Clinical Skills Center, Affiliated Hospital of Taishan Medical University, Taian, Shandong 271000, P.R. China.
Exp Ther Med. 2018 Oct;16(4):3639-3645. doi: 10.3892/etm.2018.6655. Epub 2018 Aug 24.
The aim of the present study was to investigate the function and mechanism of action of microRNA (miRNA or miR)-199a-3p in vascular endothelial cell injury induced by type 2 diabetes mellitus (T2DM). A total of 36 patients with T2DM (26 males and 10 females; mean age, 52.5±7.0 years) and 20 healthy subjects (10 males and 10 females; mean age, 55.6±4.5 years) were included in the present study. Peripheral blood samples were obtained from all participants and total RNA was extracted Reverse transcription-quantitative polymerase chain reaction was performed to determine the expression of miR-199a-3p. Following the transfection of human umbilical vein endothelial cells (HUVECs) with a negative control (NC) miRNA or miR-199a-3p mimics, cell proliferation was assessed using a Cell Counting kit-8 assay. Cell migration was investigated using Transwell assays and flow cytometry was performed to detect the apoptosis of HUVECs. HUVECs were infected with Ad-GFP-LC3B and laser-scanning confocal microscopy was performed to observe autophagosomes in HUVECs. Western blotting was used to measure the expression of proteins associated with autophagy and the phosphatidylinositol 3-kinase (PI3K)/protein kinase B (AKT)/nuclear factor (NF)-κB signaling pathway. MiR-199a-3p was downregulated in peripheral blood from patients with T2DM compared with healthy subjects. Transfection with miR-199a-3p mimics promoted the proliferation and migration of HUVECs. However, miR-199a-3p overexpression inhibited the apoptosis of HUVECs. MiR-199a-3p facilitated HUVEC autophagy by affecting autophagy-associated signaling pathways. Furthermore, miR-199a-3p regulated the biological functions of HUVECs via the PI3K/AKT/NF-κB signaling pathway. The results of the present study suggest that miR-199a-3p expression was reduced in patients with T2DM compared with healthy subjects and may be associated with vascular endothelial cell injury. In addition, miR-199a-3p promoted the proliferation, migration and autophagy of HUVECs, potentially by regulating the PI3K/AKT/NF-κB signaling pathway. Therefore, miR-199a-3p may function as protector of vascular endothelia.

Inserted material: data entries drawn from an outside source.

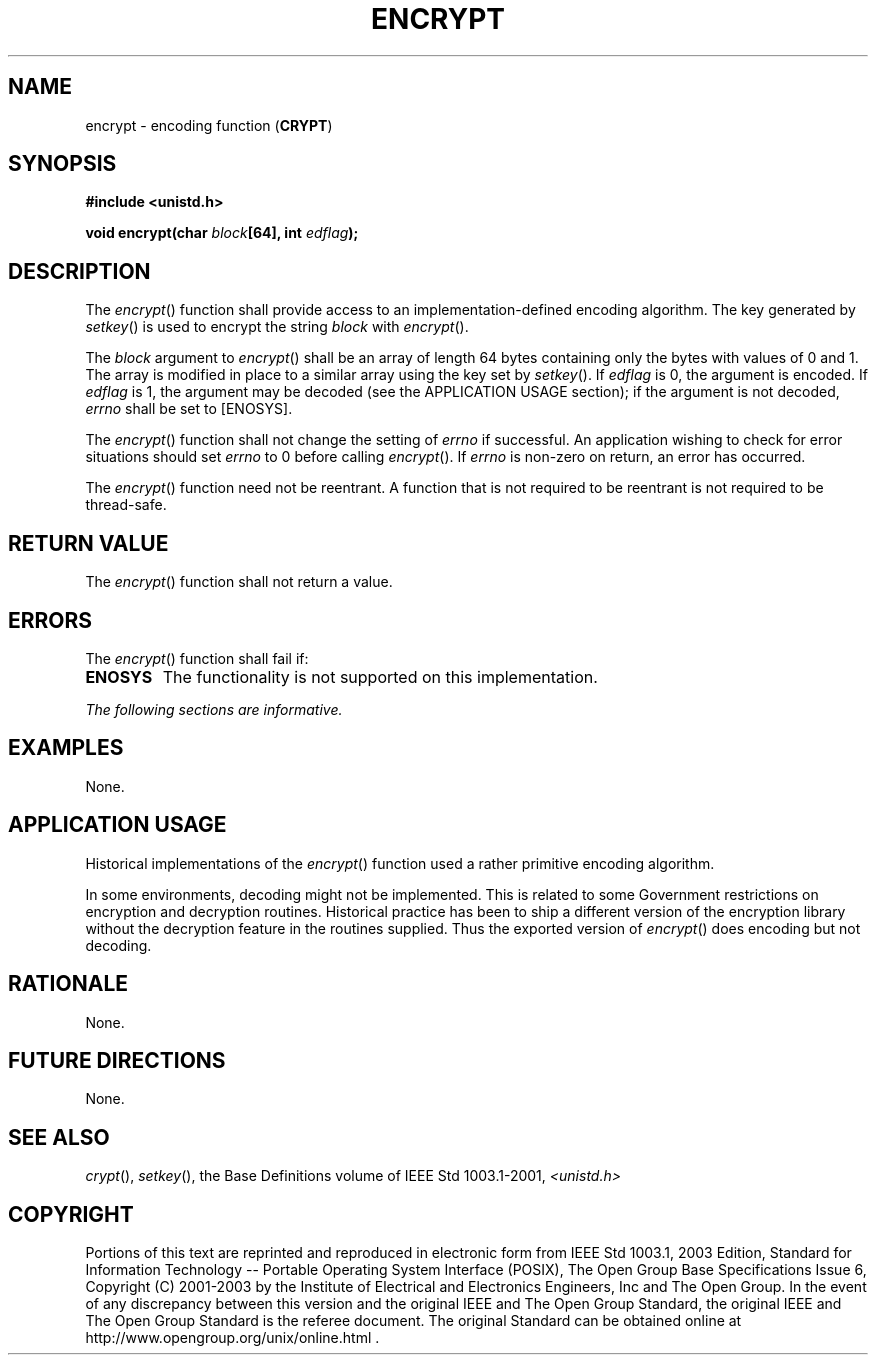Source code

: .\" Copyright (c) 2001-2003 The Open Group, All Rights Reserved 
.TH "ENCRYPT" 3 2003 "IEEE/The Open Group" "POSIX Programmer's Manual"
.\" encrypt 
.SH NAME
encrypt \- encoding function (\fBCRYPT\fP)
.SH SYNOPSIS
.LP
\fB#include <unistd.h>
.br
.sp
void encrypt(char\fP \fIblock\fP\fB[64], int\fP \fIedflag\fP\fB);
\fP
\fB
.br
\fP
.SH DESCRIPTION
.LP
The \fIencrypt\fP() function shall provide access to an implementation-defined
encoding algorithm. The key generated by \fIsetkey\fP() is used to
encrypt the string \fIblock\fP with \fIencrypt\fP().
.LP
The \fIblock\fP argument to \fIencrypt\fP() shall be an array of length
64 bytes containing only the bytes with values of 0
and 1. The array is modified in place to a similar array using the
key set by \fIsetkey\fP(). If \fIedflag\fP is 0, the argument is encoded.
If \fIedflag\fP is 1, the argument
may be decoded (see the APPLICATION USAGE section); if the argument
is not decoded, \fIerrno\fP shall be set to [ENOSYS].
.LP
The \fIencrypt\fP() function shall not change the setting of \fIerrno\fP
if successful. An application wishing to check for
error situations should set \fIerrno\fP to 0 before calling \fIencrypt\fP().
If \fIerrno\fP is non-zero on return, an error has
occurred.
.LP
The \fIencrypt\fP() function need not be reentrant. A function that
is not required to be reentrant is not required to be
thread-safe.
.SH RETURN VALUE
.LP
The \fIencrypt\fP() function shall not return a value.
.SH ERRORS
.LP
The \fIencrypt\fP() function shall fail if:
.TP 7
.B ENOSYS
The functionality is not supported on this implementation.
.sp
.LP
\fIThe following sections are informative.\fP
.SH EXAMPLES
.LP
None.
.SH APPLICATION USAGE
.LP
Historical implementations of the \fIencrypt\fP() function used a
rather primitive encoding algorithm.
.LP
In some environments, decoding might not be implemented. This is related
to some Government restrictions on encryption and
decryption routines. Historical practice has been to ship a different
version of the encryption library without the decryption
feature in the routines supplied. Thus the exported version of \fIencrypt\fP()
does encoding but not decoding.
.SH RATIONALE
.LP
None.
.SH FUTURE DIRECTIONS
.LP
None.
.SH SEE ALSO
.LP
\fIcrypt\fP(), \fIsetkey\fP(), the Base Definitions volume of
IEEE\ Std\ 1003.1-2001, \fI<unistd.h>\fP
.SH COPYRIGHT
Portions of this text are reprinted and reproduced in electronic form
from IEEE Std 1003.1, 2003 Edition, Standard for Information Technology
-- Portable Operating System Interface (POSIX), The Open Group Base
Specifications Issue 6, Copyright (C) 2001-2003 by the Institute of
Electrical and Electronics Engineers, Inc and The Open Group. In the
event of any discrepancy between this version and the original IEEE and
The Open Group Standard, the original IEEE and The Open Group Standard
is the referee document. The original Standard can be obtained online at
http://www.opengroup.org/unix/online.html .
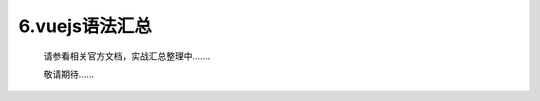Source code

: =======================
6.vuejs语法汇总
=======================

	请参看相关官方文档，实战汇总整理中.......
	
	敬请期待......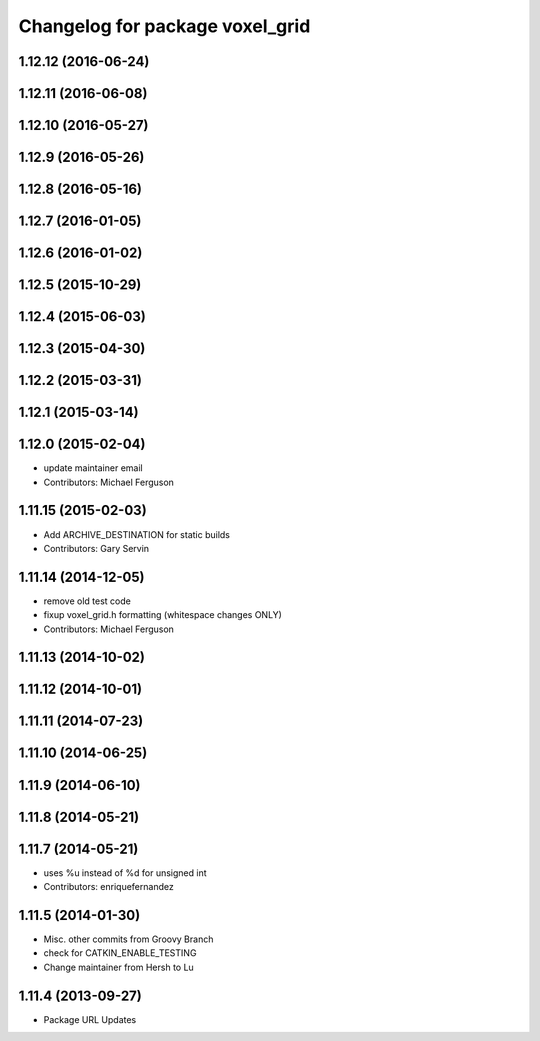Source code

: ^^^^^^^^^^^^^^^^^^^^^^^^^^^^^^^^
Changelog for package voxel_grid
^^^^^^^^^^^^^^^^^^^^^^^^^^^^^^^^

1.12.12 (2016-06-24)
--------------------

1.12.11 (2016-06-08)
--------------------

1.12.10 (2016-05-27)
--------------------

1.12.9 (2016-05-26)
-------------------

1.12.8 (2016-05-16)
-------------------

1.12.7 (2016-01-05)
-------------------

1.12.6 (2016-01-02)
-------------------

1.12.5 (2015-10-29)
-------------------

1.12.4 (2015-06-03)
-------------------

1.12.3 (2015-04-30)
-------------------

1.12.2 (2015-03-31)
-------------------

1.12.1 (2015-03-14)
-------------------

1.12.0 (2015-02-04)
-------------------
* update maintainer email
* Contributors: Michael Ferguson

1.11.15 (2015-02-03)
--------------------
* Add ARCHIVE_DESTINATION for static builds
* Contributors: Gary Servin

1.11.14 (2014-12-05)
--------------------
* remove old test code
* fixup voxel_grid.h formatting (whitespace changes ONLY)
* Contributors: Michael Ferguson

1.11.13 (2014-10-02)
--------------------

1.11.12 (2014-10-01)
--------------------

1.11.11 (2014-07-23)
--------------------

1.11.10 (2014-06-25)
--------------------

1.11.9 (2014-06-10)
-------------------

1.11.8 (2014-05-21)
-------------------

1.11.7 (2014-05-21)
-------------------
* uses %u instead of %d for unsigned int
* Contributors: enriquefernandez

1.11.5 (2014-01-30)
-------------------
* Misc. other commits from Groovy Branch
* check for CATKIN_ENABLE_TESTING
* Change maintainer from Hersh to Lu

1.11.4 (2013-09-27)
-------------------
* Package URL Updates
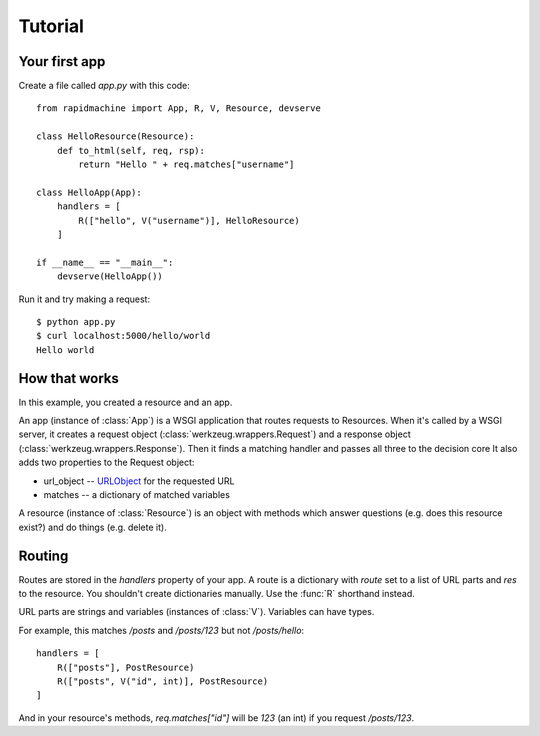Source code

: Tutorial
========

.. module:: rapidmachine

Your first app
--------------

Create a file called `app.py` with this code::

    from rapidmachine import App, R, V, Resource, devserve

    class HelloResource(Resource):
        def to_html(self, req, rsp):
            return "Hello " + req.matches["username"]

    class HelloApp(App):
        handlers = [
            R(["hello", V("username")], HelloResource)
        ]

    if __name__ == "__main__":
        devserve(HelloApp())

Run it and try making a request::

    $ python app.py
    $ curl localhost:5000/hello/world
    Hello world

How that works
--------------

In this example, you created a resource and an app.

An app (instance of :class:`App`) is a WSGI application that routes requests to Resources.
When it's called by a WSGI server, it creates a request object (:class:`werkzeug.wrappers.Request`) and a response object (:class:`werkzeug.wrappers.Response`).
Then it finds a matching handler and passes all three to the decision core
It also adds two properties to the Request object:

* url_object -- `URLObject`_ for the requested URL
* matches -- a dictionary of matched variables
A resource (instance of :class:`Resource`) is an object with methods which answer questions (e.g. does this resource exist?) and do things (e.g. delete it).

Routing
-------

Routes are stored in the `handlers` property of your app.
A route is a dictionary with `route` set to a list of URL parts and `res` to the resource.
You shouldn't create dictionaries manually.
Use the :func:`R` shorthand instead.

URL parts are strings and variables (instances of :class:`V`).
Variables can have types.

For example, this matches `/posts` and `/posts/123` but not `/posts/hello`::

    handlers = [
        R(["posts"], PostResource)
        R(["posts", V("id", int)], PostResource)
    ]

And in your resource's methods, `req.matches["id"]` will be `123` (an int) if you request `/posts/123`.

.. _URLObject: https://github.com/zacharyvoase/urlobject
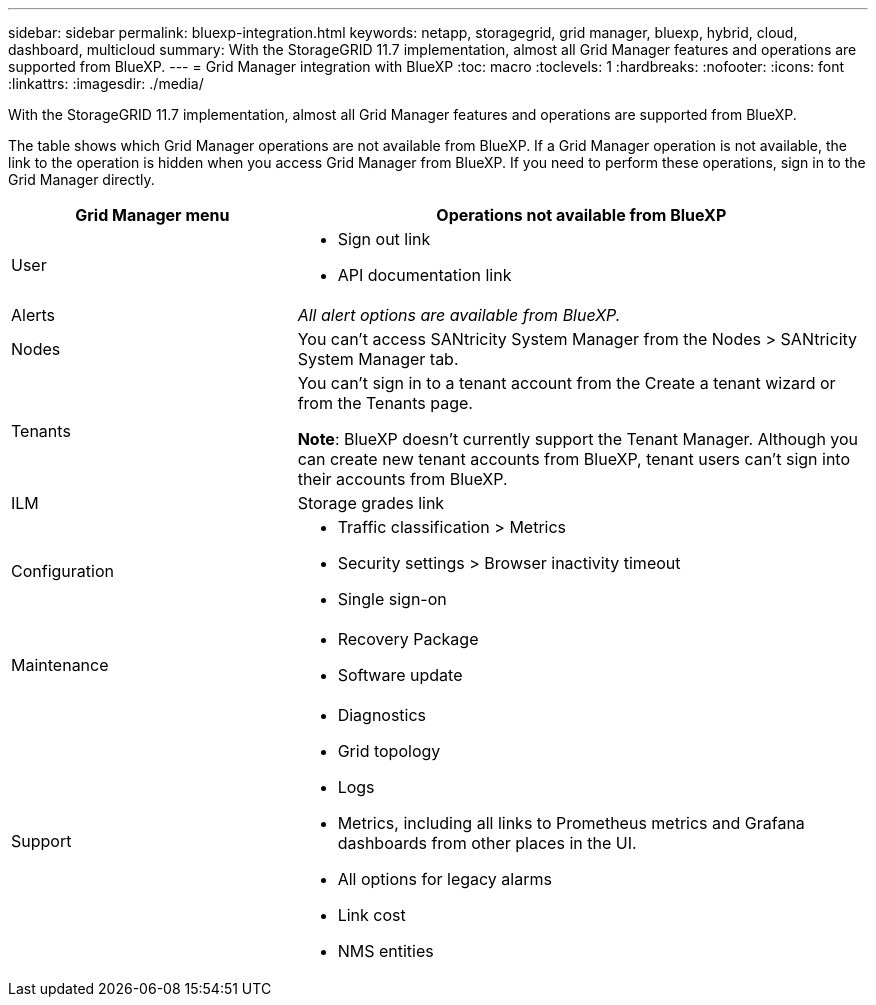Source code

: ---
sidebar: sidebar
permalink: bluexp-integration.html
keywords: netapp, storagegrid, grid manager, bluexp, hybrid, cloud, dashboard, multicloud
summary: With the StorageGRID 11.7 implementation, almost all Grid Manager features and operations are supported from BlueXP.
---
= Grid Manager integration with BlueXP
:toc: macro
:toclevels: 1
:hardbreaks:
:nofooter:
:icons: font
:linkattrs:
:imagesdir: ./media/

[.lead]
With the StorageGRID 11.7 implementation, almost all Grid Manager features and operations are supported from BlueXP. 

The table shows which Grid Manager operations are not available from BlueXP. If a Grid Manager operation is not available, the link to the operation is hidden when you access Grid Manager from BlueXP. If you need to perform these operations, sign in to the Grid Manager directly.

[cols="1a,2a" options=header] 
|===
| Grid Manager menu
| Operations not available from BlueXP

| User
| * Sign out link
* API documentation link

| Alerts
| _All alert options are available from BlueXP._

| Nodes
| You can't access SANtricity System Manager from the Nodes > SANtricity System Manager tab. 

| Tenants
| You can't sign in to a tenant account from the Create a tenant wizard or from the Tenants page.

*Note*: BlueXP doesn't currently support the Tenant Manager. Although you can create new tenant accounts from BlueXP, tenant users can't sign into their accounts from BlueXP.


| ILM
| Storage grades link

| Configuration
| * Traffic classification > Metrics
* Security settings > Browser inactivity timeout
* Single sign-on 

| Maintenance

| * Recovery Package
* Software update

| Support

| 
* Diagnostics
 * Grid topology
 * Logs
* Metrics, including all links to Prometheus metrics and Grafana dashboards from other places in the UI.
* All options for legacy alarms
* Link cost
* NMS entities

|===

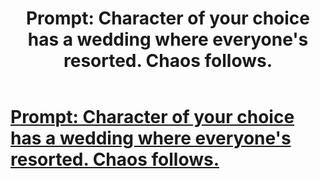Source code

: #+TITLE: Prompt: Character of your choice has a wedding where everyone's resorted. Chaos follows.

* [[/r/AmItheAsshole/comments/g0nmmw/aita_for_grouping_guests_at_my_wedding_by_harry/][Prompt: Character of your choice has a wedding where everyone's resorted. Chaos follows.]]
:PROPERTIES:
:Author: poondi
:Score: 2
:DateUnix: 1586835339.0
:DateShort: 2020-Apr-14
:FlairText: Prompt
:END:
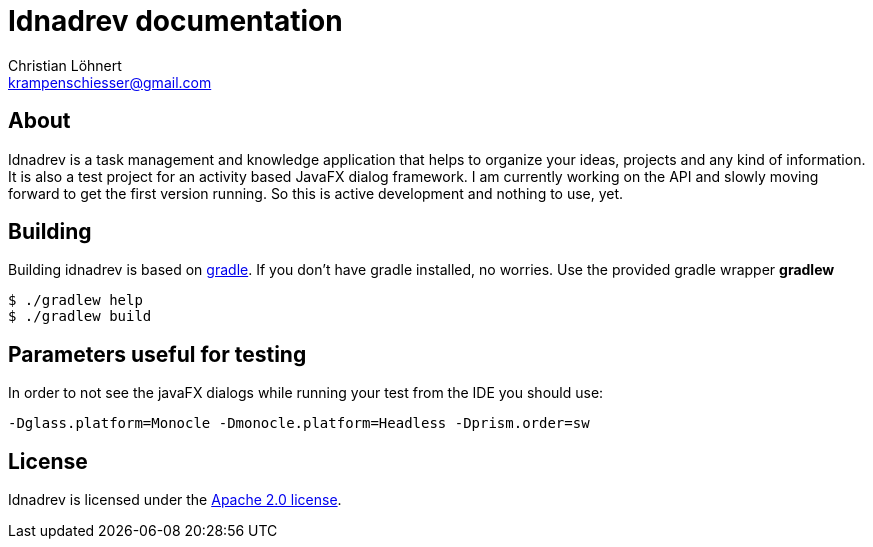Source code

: = Idnadrev documentation =
:Author:    Christian Löhnert
:Email:     krampenschiesser@gmail.com


== About ==

Idnadrev is a task management and knowledge application
that helps to organize your ideas, projects and any kind of information.
It is also a test project for an activity based JavaFX dialog framework.
I am currently working on the API and slowly moving forward to get the first version running.
So this is active development and nothing to use, yet.

== Building ==

Building idnadrev is based on http://www.gradle.org/[gradle].
If you don't have gradle installed, no worries.
Use the provided gradle wrapper *gradlew*
[source,shell]
----
$ ./gradlew help
$ ./gradlew build
----

== Parameters useful for testing ==

In order to not see the javaFX dialogs while running your test from the IDE you should use:
[source]
-Dglass.platform=Monocle -Dmonocle.platform=Headless -Dprism.order=sw

== License ==

Idnadrev is licensed under the http://apache.org/licenses/LICENSE-2.0[Apache 2.0 license].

本研究旨在探讨微小RNA(miRNA或miR)-199a-3p在2型糖尿病(T2DM)诱导的血管内皮细胞损伤中的作用及其作用机制。本研究共纳入36例T2DM患者(男26例,女10例;平均年龄52.5±7.0岁)和20例健康受试者(男10例,女10例;平均年龄55.6±4.5岁)。采集所有参与者的外周血样本并提取总RNA。进行逆转录-定量聚合酶链反应以测定miR-199a-3p的表达。用阴性对照(NC)miRNA或miR-199a-3p模拟物转染人脐静脉内皮细胞(HUVECs)后,使用细胞计数试剂盒-8法评估细胞增殖。使用Transwell试验研究细胞迁移,并进行流式细胞术检测HUVECs的凋亡。用Ad-GFP-LC3B感染HUVECs,并进行激光扫描共聚焦显微镜观察HUVECs中的自噬体。采用蛋白质印迹法检测自噬相关蛋白及磷脂酰肌醇3激酶(PI3K)/蛋白激酶B(AKT)/核因子(NF)-κB信号通路相关蛋白的表达。与健康受试者相比,T2DM患者外周血中miR-199a-3p表达下调。转染miR-199a-3p模拟物可促进HUVECs的增殖和迁移。然而,miR-199a-3p过表达可抑制HUVECs的凋亡。miR-199a-3p通过影响自噬相关信号通路促进HUVECs自噬。此外,miR-199a-3p通过PI3K/AKT/NF-κB信号通路调节HUVECs的生物学功能。本研究结果表明,与健康受试者相比,T2DM患者miR-199a-3p表达降低,可能与血管内皮细胞损伤有关。此外,miR-199a-3p可能通过调节PI3K/AKT/NF-κB信号通路促进HUVECs的增殖、迁移和自噬。因此,miR-199a-3p可能作为血管内皮的保护因子发挥作用。